### GIVEN TEXT

========================================

Then, I needed to change my license. Not just the name, but also the gender marker. I was able to go online to my state’s DMV site and find a request form for gender change on my driver’s license. I needed part of it filled out by my therapist, so she did and I went to the DMV and got my ID changed to my new name and female.
Afterwards, I went to social security and changed my name on there. I wasn’t able to change my sex because I hadn’t had surgery yet. They said they needed a document from a surgeon. And, I still haven’t changed it. Don’t know if I even will since it doesn’t seem to really affect much. I never did my birth certificate, don’t know if I even really need to.
So after that is all done and over with, what is the next step?
The next step is surgery. This stage can be optional or required depending on the individual. If you are a male to female, you may want facial feminization surgery, breast augmentation, and/or sex reassignment surgery. If you are a female to male, you may want a mastectomy, or even sex reassignment surgery. These things can be expensive. But, the good news is that insurance companies are starting to cover these things now. So, that is great news. And, hopefully that will continue.

========================================

### Source records
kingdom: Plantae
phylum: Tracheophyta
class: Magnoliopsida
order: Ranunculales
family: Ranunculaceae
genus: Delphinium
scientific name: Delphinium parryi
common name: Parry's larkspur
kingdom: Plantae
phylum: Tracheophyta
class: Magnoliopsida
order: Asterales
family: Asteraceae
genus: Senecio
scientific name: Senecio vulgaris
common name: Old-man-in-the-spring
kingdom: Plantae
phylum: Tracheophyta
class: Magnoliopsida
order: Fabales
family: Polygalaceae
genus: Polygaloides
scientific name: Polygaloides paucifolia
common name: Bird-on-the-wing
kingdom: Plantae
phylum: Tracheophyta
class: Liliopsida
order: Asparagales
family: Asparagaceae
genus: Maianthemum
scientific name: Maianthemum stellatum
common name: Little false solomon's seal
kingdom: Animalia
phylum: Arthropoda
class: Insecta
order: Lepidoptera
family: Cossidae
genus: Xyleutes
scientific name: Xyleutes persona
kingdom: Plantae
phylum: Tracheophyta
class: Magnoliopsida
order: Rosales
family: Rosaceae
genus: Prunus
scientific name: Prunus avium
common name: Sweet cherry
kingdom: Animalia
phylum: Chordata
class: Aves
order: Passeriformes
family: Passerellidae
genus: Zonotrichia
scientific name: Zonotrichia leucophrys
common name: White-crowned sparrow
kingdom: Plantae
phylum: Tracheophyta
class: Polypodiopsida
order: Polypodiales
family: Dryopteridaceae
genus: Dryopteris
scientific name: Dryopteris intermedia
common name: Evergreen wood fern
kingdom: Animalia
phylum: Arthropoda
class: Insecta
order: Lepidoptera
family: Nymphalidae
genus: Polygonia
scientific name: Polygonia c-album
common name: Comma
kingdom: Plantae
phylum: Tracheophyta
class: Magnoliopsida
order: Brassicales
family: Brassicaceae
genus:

========================================

### PROBLEMS AND TASKS
a. Can you edit the account of updating ID documents during transition by giving the stretch from "Then, I needed" through "the next step?" again with "therapist" replaced by "counselor"?
b. Could you proceed with the account of the steps of gender transition, picking up right after its last sentence?
The records are separate material that has no connection to the text.

### OUTPUTS BY TASK
a.
Then, I needed to change my license. Not just the name, but also the gender marker. I was able to go online to my state’s DMV site and find a request form for gender change on my driver’s license. I needed part of it filled out by my counselor, so she did and I went to the DMV and got my ID changed to my new name and female.
Afterwards, I went to social security and changed my name on there. I wasn’t able to change my sex because I hadn’t had surgery yet. They said they needed a document from a surgeon. And, I still haven’t changed it. Don’t know if I even will since it doesn’t seem to really affect much. I never did my birth certificate, don’t know if I even really need to.
So after that is all done and over with, what is the next step?

b.
Anyway, there is no going back from surgery, especially SRS. There are many risks associated with it, including scarring. There are complications that can occur and no surgery is perfect so be prepared for that. Do plenty of research and pick a surgeon that you want to go to. Consider their work, look at their work, and consider the expenses and travel distance after you make your decision. Don’t settle just because one surgeon is cheaper or closer. Also remember, any photographs on the surgeon’s website are most likely going to be the best results.
Another thing you have to consider is post-operative care. Do they follow up and are they good about it? A surgeon that is not too far away will be able to see you more frequently, so consider the location as a positive thing if they are close.
If you would like to know about my SRS, I do have a video dedicated to it so be sure to check that out. [SRS] I wasn’t going to be overly picky with the surgery I chose. Nor do I have any complaints about her or her staff. I just hate the horrible dilation, revision surgery I had at the seven month mark, and granulation tissue that I am still having problems with even after a year. I also had a trachea shave done. Other than that, I have not had any other surgeries, and don’t really see the need to have anything major done.
After all that is done and over with, there is only one stage left.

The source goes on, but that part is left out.